Rappelons-nous qu’au début des années 80, le Roi Hassan II avait officiellement introduit une demande pour que ce pays fasse partie de l’Union Européenne. Beaucoup avait ri à l’époque, mais cette demande ne semble pas si naïve que cela pour ceux qui savent qu’intérêt économique et politique va au-delà d’une simple frontière géographique (qui aujourd’hui sépare ce pays de l’Europe de 14 petits kilomètres…).
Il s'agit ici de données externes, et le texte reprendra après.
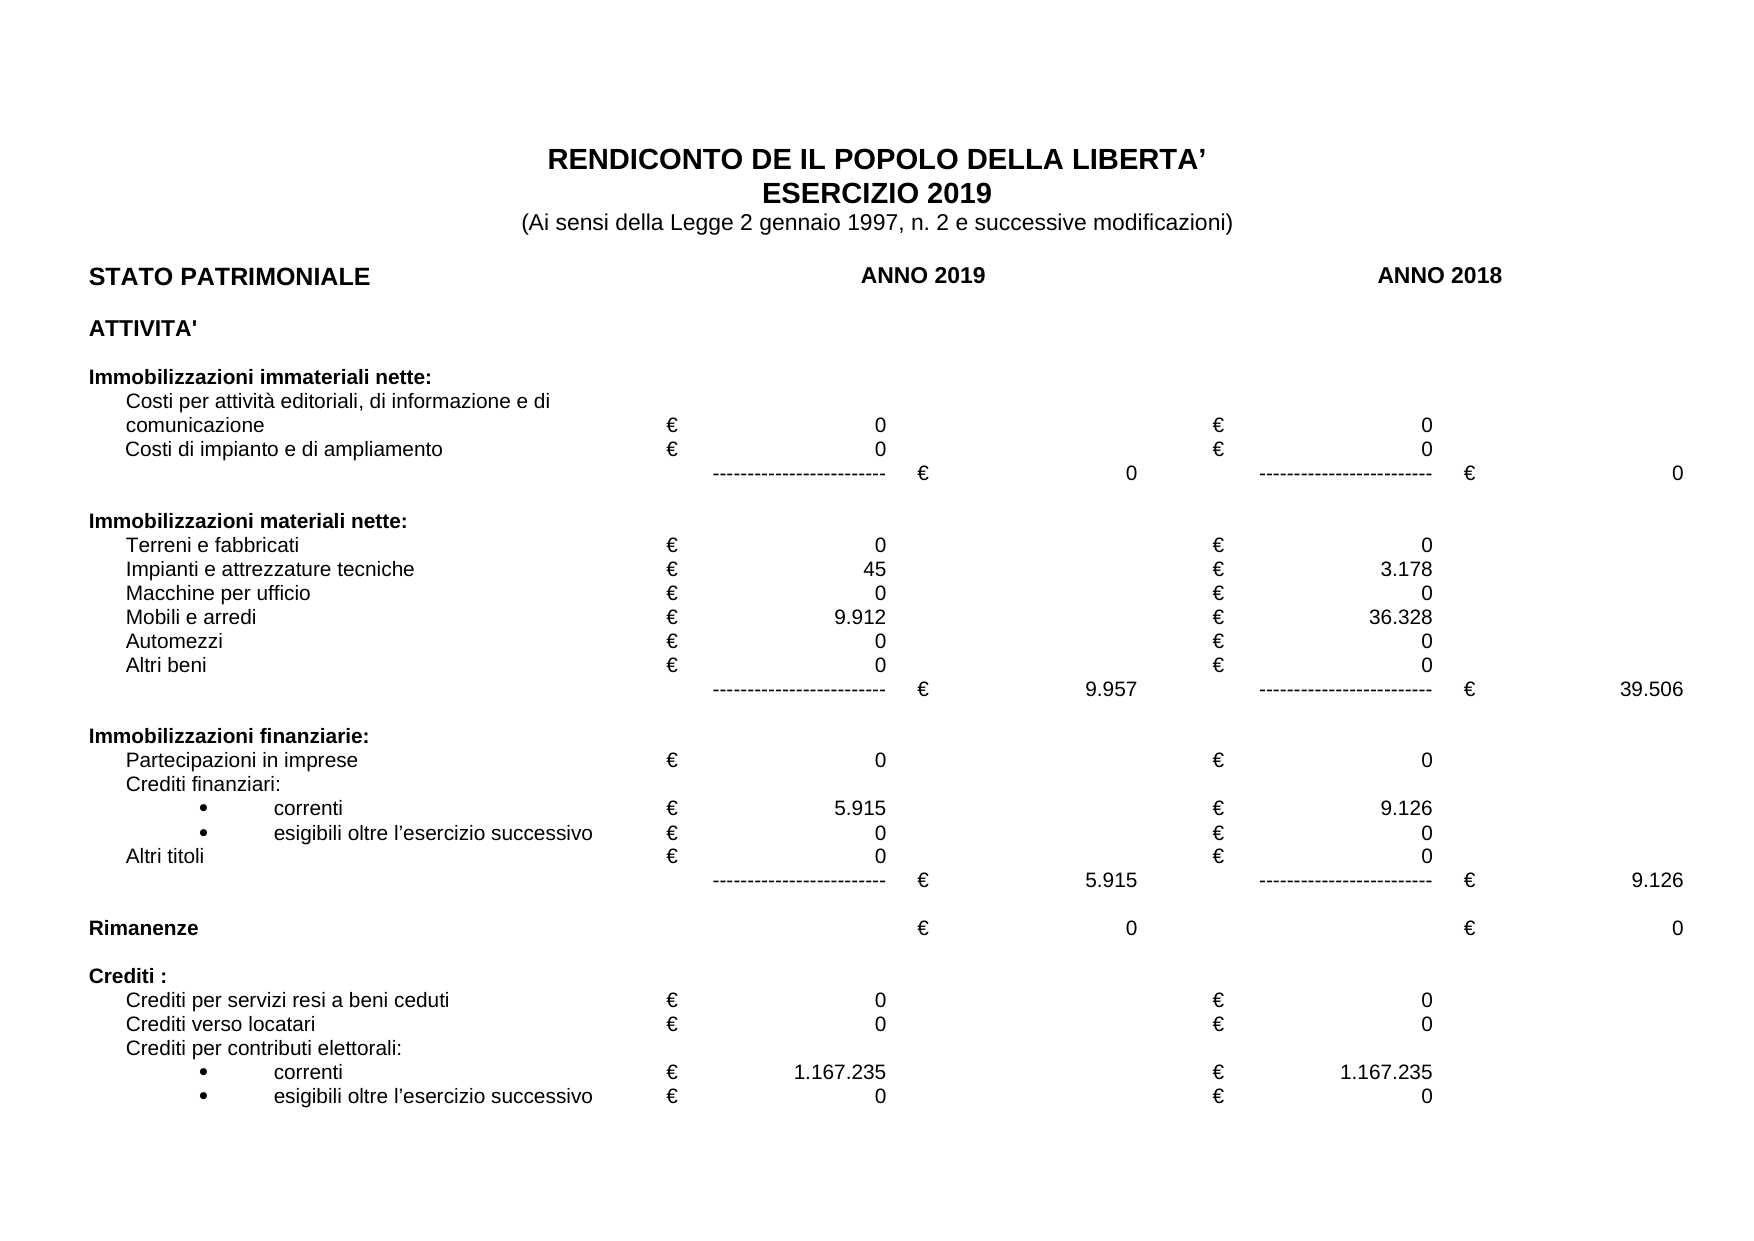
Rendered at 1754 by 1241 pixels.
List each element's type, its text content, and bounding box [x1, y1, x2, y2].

table_cell [1499, 964, 1691, 988]
table_cell [1440, 988, 1499, 1012]
table_cell [1144, 291, 1189, 315]
table_cell [1440, 748, 1499, 772]
table_cell [642, 940, 701, 964]
table_cell [701, 341, 893, 365]
table_cell [1499, 341, 1691, 365]
table_cell [701, 291, 893, 315]
table_cell [893, 820, 952, 844]
table_cell [81, 700, 642, 724]
table_cell Crediti finanziari: [81, 772, 642, 796]
table_cell [893, 748, 952, 772]
table_cell ------------------------- [701, 461, 893, 485]
table_cell [81, 892, 642, 916]
table_cell Immobilizzazioni finanziarie: [81, 724, 642, 748]
table_cell 0 [701, 581, 893, 604]
table_cell [1440, 796, 1499, 820]
table_cell [1144, 629, 1189, 652]
table_cell [1440, 315, 1499, 341]
table_cell [953, 1036, 1144, 1060]
table_cell [1144, 940, 1189, 964]
table_cell [1144, 1036, 1189, 1060]
table_cell [1499, 291, 1691, 315]
table_cell [1144, 365, 1189, 389]
table_cell 0 [1248, 629, 1440, 652]
table_cell [893, 844, 952, 868]
table_cell 0 [701, 533, 893, 557]
table_cell [642, 676, 701, 700]
table_cell 0 [1248, 581, 1440, 604]
table_cell [893, 365, 952, 389]
table_cell 0 [953, 461, 1144, 485]
table_cell [1144, 796, 1189, 820]
table_cell [953, 796, 1144, 820]
table_cell [701, 724, 893, 748]
table_cell [1144, 485, 1189, 509]
table_cell [1499, 796, 1691, 820]
table_cell € [1189, 581, 1248, 604]
table_cell Crediti verso locatari [81, 1012, 642, 1036]
table_cell € [642, 844, 701, 868]
table_cell [953, 365, 1144, 389]
table_cell 1.167.235 [1248, 1060, 1440, 1084]
table_cell [1144, 748, 1189, 772]
table_cell [1499, 844, 1691, 868]
table_cell [953, 724, 1144, 748]
table_cell [953, 389, 1144, 437]
table_cell [81, 291, 642, 315]
table_cell 0 [1248, 653, 1440, 676]
table_cell [1189, 315, 1248, 341]
table_cell [1499, 509, 1691, 533]
table_cell [81, 341, 642, 365]
table_cell [1189, 291, 1248, 315]
table_cell [953, 700, 1144, 724]
table_cell [642, 916, 701, 940]
table_cell [893, 724, 952, 748]
table_cell € [642, 988, 701, 1012]
table_cell € [1189, 988, 1248, 1012]
table_header ANNO 2018 [1189, 262, 1691, 291]
table_cell 0 [701, 820, 893, 844]
table_cell [1248, 291, 1440, 315]
table_cell € [642, 1084, 701, 1108]
table_cell [1499, 748, 1691, 772]
table_cell [1440, 1060, 1499, 1084]
table_cell [1189, 509, 1248, 533]
table_cell 0 [1248, 389, 1440, 437]
table_cell [1144, 581, 1189, 604]
table_cell [1499, 653, 1691, 676]
table_cell [953, 557, 1144, 581]
table_cell Automezzi [81, 629, 642, 652]
table_cell [1189, 1036, 1248, 1060]
table_cell [1144, 557, 1189, 581]
table_cell € [1189, 1012, 1248, 1036]
table_cell [1189, 461, 1248, 485]
table_cell [893, 700, 952, 724]
table_cell [1499, 700, 1691, 724]
table_cell € [1189, 605, 1248, 628]
table_cell ATTIVITA' [81, 315, 642, 341]
table_cell [953, 341, 1144, 365]
table_cell [642, 365, 701, 389]
table_cell [1440, 1036, 1499, 1060]
table_cell [1499, 892, 1691, 916]
table_cell [1144, 533, 1189, 557]
table_cell [642, 461, 701, 485]
table_cell € [1440, 868, 1499, 892]
table_cell € [642, 629, 701, 652]
table_cell [1248, 964, 1440, 988]
table_cell € [893, 461, 952, 485]
table_cell [1144, 700, 1189, 724]
table_cell 0 [1248, 1012, 1440, 1036]
table_cell [1440, 509, 1499, 533]
table_cell [953, 653, 1144, 676]
table_cell [1499, 437, 1691, 461]
table_cell [1144, 509, 1189, 533]
table_cell Partecipazioni in imprese [81, 748, 642, 772]
table_cell [953, 940, 1144, 964]
table_cell [1440, 557, 1499, 581]
table_cell € [642, 437, 701, 461]
table_cell [953, 581, 1144, 604]
table_cell esigibili oltre l’esercizio successivo [81, 820, 642, 844]
table_cell ------------------------- [1248, 868, 1440, 892]
table_cell [1440, 820, 1499, 844]
table_cell [701, 940, 893, 964]
table_cell [1248, 940, 1440, 964]
table_cell [1499, 629, 1691, 652]
table_cell € [893, 868, 952, 892]
table_header ANNO 2019 [701, 262, 1144, 291]
table_cell Crediti per contributi elettorali: [81, 1036, 642, 1060]
table_cell 39.506 [1499, 676, 1691, 700]
table_cell [1499, 581, 1691, 604]
table_cell € [1189, 389, 1248, 437]
table_cell [1499, 1060, 1691, 1084]
table_cell [1440, 365, 1499, 389]
table_cell [1144, 653, 1189, 676]
table_cell [1144, 820, 1189, 844]
table_cell [81, 461, 642, 485]
table_cell [1189, 940, 1248, 964]
table_cell 9.957 [953, 676, 1144, 700]
table_cell [1440, 844, 1499, 868]
table_cell [1189, 892, 1248, 916]
subtitle RENDICONTO DE IL POPOLO DELLA LIBERTA’ [89, 142, 1665, 176]
table_cell 0 [1499, 461, 1691, 485]
table_cell [701, 892, 893, 916]
table_cell [1248, 892, 1440, 916]
table_cell Costi di impianto e di ampliamento [81, 437, 642, 461]
table_cell [1248, 1036, 1440, 1060]
table_cell [642, 772, 701, 796]
table_cell [1144, 868, 1189, 892]
table_cell [1440, 605, 1499, 628]
table_cell [893, 341, 952, 365]
table_cell € [1189, 629, 1248, 652]
table_cell Terreni e fabbricati [81, 533, 642, 557]
table_cell [642, 964, 701, 988]
table_cell € [893, 676, 952, 700]
table_cell [1440, 964, 1499, 988]
table_cell Mobili e arredi [81, 605, 642, 628]
table_cell € [642, 389, 701, 437]
table_cell [953, 772, 1144, 796]
table_cell [1144, 437, 1189, 461]
table_cell [893, 1036, 952, 1060]
table_cell [893, 1012, 952, 1036]
table_cell 0 [1248, 1084, 1440, 1108]
table_cell [1499, 533, 1691, 557]
table_cell [1499, 389, 1691, 437]
table_cell [642, 291, 701, 315]
table_cell [1248, 509, 1440, 533]
table_cell esigibili oltre l’esercizio successivo [81, 1084, 642, 1108]
table_cell [893, 509, 952, 533]
table_cell ------------------------- [701, 868, 893, 892]
table_cell [701, 700, 893, 724]
table_cell correnti [81, 796, 642, 820]
table_cell [1144, 724, 1189, 748]
table_cell [81, 868, 642, 892]
table_cell € [1440, 676, 1499, 700]
table_cell € [642, 605, 701, 628]
table_cell [1248, 916, 1440, 940]
table_cell [953, 892, 1144, 916]
table_cell [1440, 437, 1499, 461]
table_cell 45 [701, 557, 893, 581]
table_cell [81, 485, 642, 509]
table_cell 3.178 [1248, 557, 1440, 581]
table_cell € [642, 533, 701, 557]
table_cell [1189, 485, 1248, 509]
table_cell [893, 437, 952, 461]
table_cell € [642, 796, 701, 820]
table_cell [642, 724, 701, 748]
table_cell [893, 581, 952, 604]
table_cell ------------------------- [1248, 676, 1440, 700]
table_cell [953, 820, 1144, 844]
table_cell 0 [1499, 916, 1691, 940]
table_cell [953, 1012, 1144, 1036]
table_cell [1189, 724, 1248, 748]
table_cell Immobilizzazioni immateriali nette: [81, 365, 642, 389]
table_cell [953, 437, 1144, 461]
table_cell [1440, 629, 1499, 652]
table_cell [1499, 557, 1691, 581]
table_cell [1189, 700, 1248, 724]
table_cell [893, 1060, 952, 1084]
table_cell [953, 844, 1144, 868]
table_cell [1499, 988, 1691, 1012]
table_cell € [1189, 437, 1248, 461]
table_cell 0 [701, 629, 893, 652]
table_cell [1499, 772, 1691, 796]
table_cell [81, 940, 642, 964]
table_cell [1189, 341, 1248, 365]
table_cell [701, 315, 893, 341]
table_cell [1144, 916, 1189, 940]
table_cell [1440, 1084, 1499, 1108]
table_cell [1440, 724, 1499, 748]
table_cell 0 [1248, 820, 1440, 844]
table_cell [642, 700, 701, 724]
text (Ai sensi della Legge 2 gennaio 1997, n. 2 e successive modificazioni) [89, 209, 1665, 236]
table_cell € [642, 748, 701, 772]
table_cell [953, 533, 1144, 557]
table_cell [953, 509, 1144, 533]
table_cell € [1189, 557, 1248, 581]
table_cell [1440, 653, 1499, 676]
table_cell [1440, 1012, 1499, 1036]
table_cell € [893, 916, 952, 940]
table_cell [701, 485, 893, 509]
table_cell 0 [1248, 437, 1440, 461]
table_cell Crediti per servizi resi a beni ceduti [81, 988, 642, 1012]
table_cell [953, 291, 1144, 315]
table_cell Costi per attività editoriali, di informazione e di comunicazione [81, 389, 642, 437]
table_cell [953, 748, 1144, 772]
table_cell 0 [701, 653, 893, 676]
table_cell [701, 509, 893, 533]
table_cell Crediti : [81, 964, 642, 988]
table_cell [953, 485, 1144, 509]
table_cell [893, 940, 952, 964]
table_cell [1440, 533, 1499, 557]
table_cell [1144, 988, 1189, 1012]
table_cell [1189, 772, 1248, 796]
table_cell 5.915 [701, 796, 893, 820]
table_cell [1144, 1060, 1189, 1084]
table_cell € [1189, 844, 1248, 868]
table_cell € [642, 1012, 701, 1036]
table_cell [893, 389, 952, 437]
table_cell [1144, 964, 1189, 988]
table_cell [1440, 700, 1499, 724]
table_cell [953, 1084, 1144, 1108]
table_cell [1499, 365, 1691, 389]
table_cell [81, 676, 642, 700]
table_header [642, 262, 701, 291]
table_cell [1440, 772, 1499, 796]
table_cell [893, 485, 952, 509]
table_cell 0 [1248, 844, 1440, 868]
table_cell € [1440, 916, 1499, 940]
table_cell Macchine per ufficio [81, 581, 642, 604]
table_cell [893, 533, 952, 557]
table_cell [1189, 868, 1248, 892]
table_cell Immobilizzazioni materiali nette: [81, 509, 642, 533]
table_cell [1144, 389, 1189, 437]
table_cell [1248, 700, 1440, 724]
table_cell 0 [701, 389, 893, 437]
table_cell € [1189, 796, 1248, 820]
table_cell [1499, 1036, 1691, 1060]
table_cell [893, 988, 952, 1012]
table_cell [1499, 1012, 1691, 1036]
table_cell 0 [701, 748, 893, 772]
table_cell 0 [953, 916, 1144, 940]
table_cell [1499, 940, 1691, 964]
table_cell [642, 892, 701, 916]
table_cell [1248, 365, 1440, 389]
table_cell [701, 365, 893, 389]
table_cell [701, 964, 893, 988]
table_cell Impianti e attrezzature tecniche [81, 557, 642, 581]
table_cell ------------------------- [1248, 461, 1440, 485]
table_cell [1499, 1084, 1691, 1108]
table_cell 9.912 [701, 605, 893, 628]
table_cell [953, 315, 1144, 341]
table_cell 9.126 [1499, 868, 1691, 892]
table_cell 0 [1248, 748, 1440, 772]
table_cell 0 [1248, 988, 1440, 1012]
table_cell [642, 315, 701, 341]
table_cell € [1189, 653, 1248, 676]
table_header [1144, 262, 1189, 291]
table_cell [1248, 485, 1440, 509]
subtitle ESERCIZIO 2019 [89, 176, 1665, 209]
table_cell 9.126 [1248, 796, 1440, 820]
table_cell ------------------------- [701, 676, 893, 700]
table_cell 5.915 [953, 868, 1144, 892]
table_cell [893, 605, 952, 628]
table_cell [701, 916, 893, 940]
table_cell [1248, 341, 1440, 365]
table_cell [893, 557, 952, 581]
table_cell [1440, 940, 1499, 964]
table_cell [1499, 315, 1691, 341]
table_cell [893, 892, 952, 916]
table_cell Altri beni [81, 653, 642, 676]
table_cell [1144, 1084, 1189, 1108]
table_cell € [642, 1060, 701, 1084]
table_cell € [642, 557, 701, 581]
table_cell [1499, 605, 1691, 628]
table_cell [1144, 341, 1189, 365]
table_cell € [642, 653, 701, 676]
table_cell 0 [701, 1084, 893, 1108]
table_cell [893, 772, 952, 796]
table_cell [893, 315, 952, 341]
table_cell [953, 964, 1144, 988]
table_cell [1440, 581, 1499, 604]
table_cell [893, 796, 952, 820]
table_cell [1440, 892, 1499, 916]
table_cell 0 [701, 1012, 893, 1036]
table_cell [1499, 820, 1691, 844]
table_header STATO PATRIMONIALE [81, 262, 642, 291]
table_cell [893, 964, 952, 988]
table_cell Rimanenze [81, 916, 642, 940]
table_cell € [1440, 461, 1499, 485]
table_cell [1499, 724, 1691, 748]
table_cell 0 [1248, 533, 1440, 557]
table_cell € [1189, 533, 1248, 557]
table_cell [1189, 676, 1248, 700]
table_cell [953, 988, 1144, 1012]
table_cell € [642, 581, 701, 604]
table_cell € [1189, 1060, 1248, 1084]
table_cell 0 [701, 437, 893, 461]
table_cell [1248, 315, 1440, 341]
table_cell [893, 291, 952, 315]
table_cell [1440, 389, 1499, 437]
table_cell [1499, 485, 1691, 509]
table_cell [642, 485, 701, 509]
table_cell [893, 653, 952, 676]
table_cell [642, 868, 701, 892]
table_cell 1.167.235 [701, 1060, 893, 1084]
table_cell correnti [81, 1060, 642, 1084]
table_cell [953, 605, 1144, 628]
table_cell [1144, 461, 1189, 485]
table_cell [1144, 844, 1189, 868]
table_cell [701, 1036, 893, 1060]
table_cell [642, 509, 701, 533]
table_cell [1144, 605, 1189, 628]
table_cell [1189, 964, 1248, 988]
table_cell [1248, 724, 1440, 748]
table_cell [953, 629, 1144, 652]
table_cell [1144, 892, 1189, 916]
table_cell [1440, 485, 1499, 509]
table_cell [953, 1060, 1144, 1084]
table_cell [1248, 772, 1440, 796]
table_cell 0 [701, 988, 893, 1012]
table_cell [1144, 676, 1189, 700]
table_cell [1144, 772, 1189, 796]
table_cell € [1189, 820, 1248, 844]
table_cell [1144, 315, 1189, 341]
table_cell [1440, 291, 1499, 315]
table_cell [701, 772, 893, 796]
table_cell [1189, 365, 1248, 389]
table_cell 36.328 [1248, 605, 1440, 628]
table_cell [642, 1036, 701, 1060]
table_cell [642, 341, 701, 365]
table_cell [1144, 1012, 1189, 1036]
table_cell Altri titoli [81, 844, 642, 868]
table_cell € [1189, 748, 1248, 772]
table_cell [893, 1084, 952, 1108]
table_cell [1440, 341, 1499, 365]
table_cell € [1189, 1084, 1248, 1108]
table_cell [893, 629, 952, 652]
table_cell [1189, 916, 1248, 940]
table_cell € [642, 820, 701, 844]
table_cell 0 [701, 844, 893, 868]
On le voit clairement avec Israël, situé en Asie est qui prochainement risque de faire partie de l’Union européenne.

 

Que serait devenu le pays avec la réussite du putsch militaire des années 70 ou une révolution type « bolchevique » ou encore un partage des pouvoirs avec des formations politiques plus à gauche ?

 

Le Maroc n’aurait il pas sombré comme l’Algérie ou l’Irak ? Le choix de l’Oncle Sam ne démontre t’il pas toute l’intelligence et le pragmatisme politique de la dynastie Alaouite et du Roi Hassan II en particulier  ? Le Maroc 2010 existerait-il encore s'il avait fait le choix de Moscou ? Poser ces questions c’est peut-être déjà y répondre.

 

Une chose est sûre, le Maroc doit dans les années à venir modifier sa politique nationale (ce qu’il a déjà commencé à faire avec prochainement des régions autonomes… ?) en adoptant un système plus équitable pour mettre fin aux fléaux qui touche les pays en voie de développement : la pauvreté, la corruption et la prostitution.

 

Si ce pays aux multiples potentiels a démontré qu’il avait peut-être sur le plan international choisi le bon cheval (était-il possible de ne choisir ni Washington, ni Moscou ???) en la personne de Washington (puisque l’URSS n’est plus), il se doit aujourd’hui de faire une introspection salutaire afin que ses citoyens marocains (et non plus ses sujets)  puissent enfin jouir de ce qui est considéré par certains comme « le plus beau pays du monde ».